Today I celebrate the tenth birthday of my daughter.  She’s ten. A decade. 3,652 days (you know, plus leap years?) old.

Parenthood, well that escalated quickly.

But seriously, when people say “the days are long but the years are fast,” they aren’t fucking kidding.

I still remember her birth with fresh pain, and can still hear my family standing around her high chair and cheering her on as she took first bite of “real” food (now that I think about this, that shit is just wierd. Like, really. “Yay you. You ate mushy food-like products off your tray. Way to slurp it up kid. Try not to develop any major negative food associations as a result, would you please? Therapy is expensive and I’d really rather save my money to send you to study abroad so I can visit you. . . ).

I remember her brave face on her first day of school, the hug I got she graduated from kindergarten and the year I spent twenty hours baking her not one, but two, three-foot tall castle cakes (because cake, that’s why) and she smiled like she’d just been handed a million dollars.

I was just chasing her through the aisles at Target and now I’m helping her choose deodorant.


Some days, I wonder who signed me up for this and others I feel like I won the life lottery. Most of the time, it’s a little bit of both, but most of all, I feel such a profound sense of love and gratitude.

I’m so glad she chose me.

She’s been my greatest teacher and my biggest mirror. I look at her and I see me, I see her ancestors, I see the world, I see both what is real and present, and what’s possible.

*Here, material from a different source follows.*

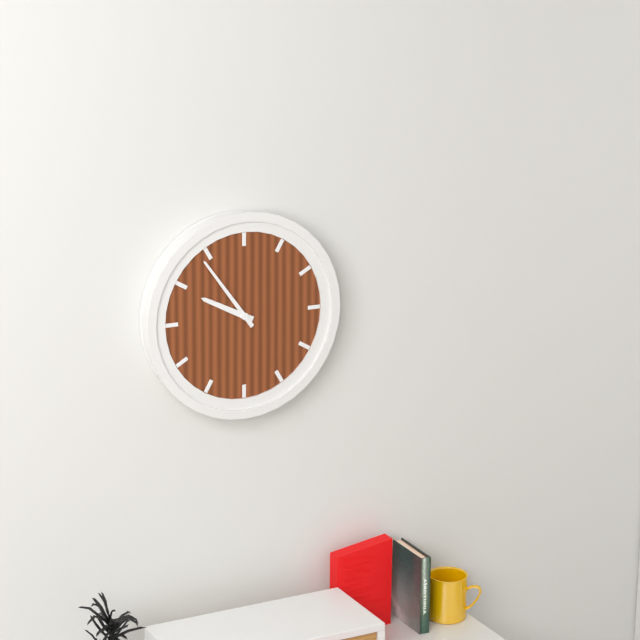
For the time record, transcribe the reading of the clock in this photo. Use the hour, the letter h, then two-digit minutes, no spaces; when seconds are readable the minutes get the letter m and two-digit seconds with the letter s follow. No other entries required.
9h54
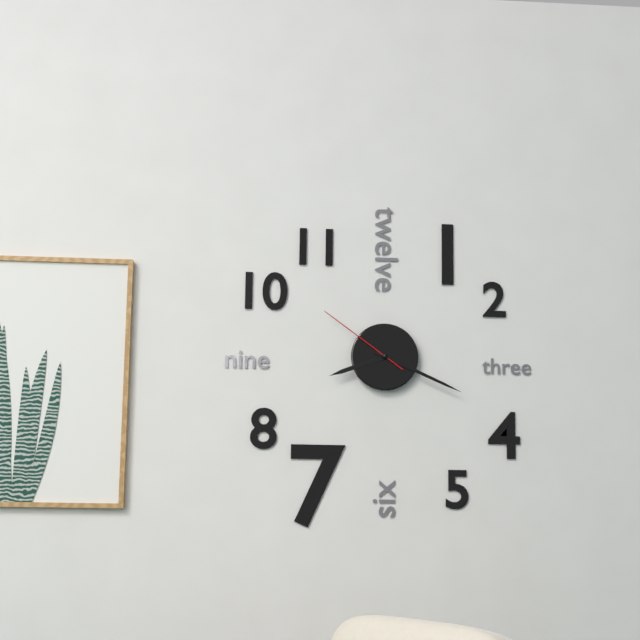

Life. I look at her and I see life.

The learning curve has been steep, being a mom. I’ve grown more as a human being from parenting than any other experience I’ve had. It’s messy. It’s funny. It’s (briefly) beautiful. It’s humbling. It’s . . .  really fucking hard.

And I’m still grateful. And honored. And joyful.

Now, if I can just manage to not screw it up too much, but just enough to keep it real. I’m aiming for the ideal balance of cray in our life. Roses and thorns, calm with chaos, easy with challenge. I’d like our level of dysfunctional to be something near Goldilocks without the breaking and entering bit. Like, the struggle is real, but also, like, you know, no mass collateral damage.

That’s reasonable right? Mission, Totally Possible.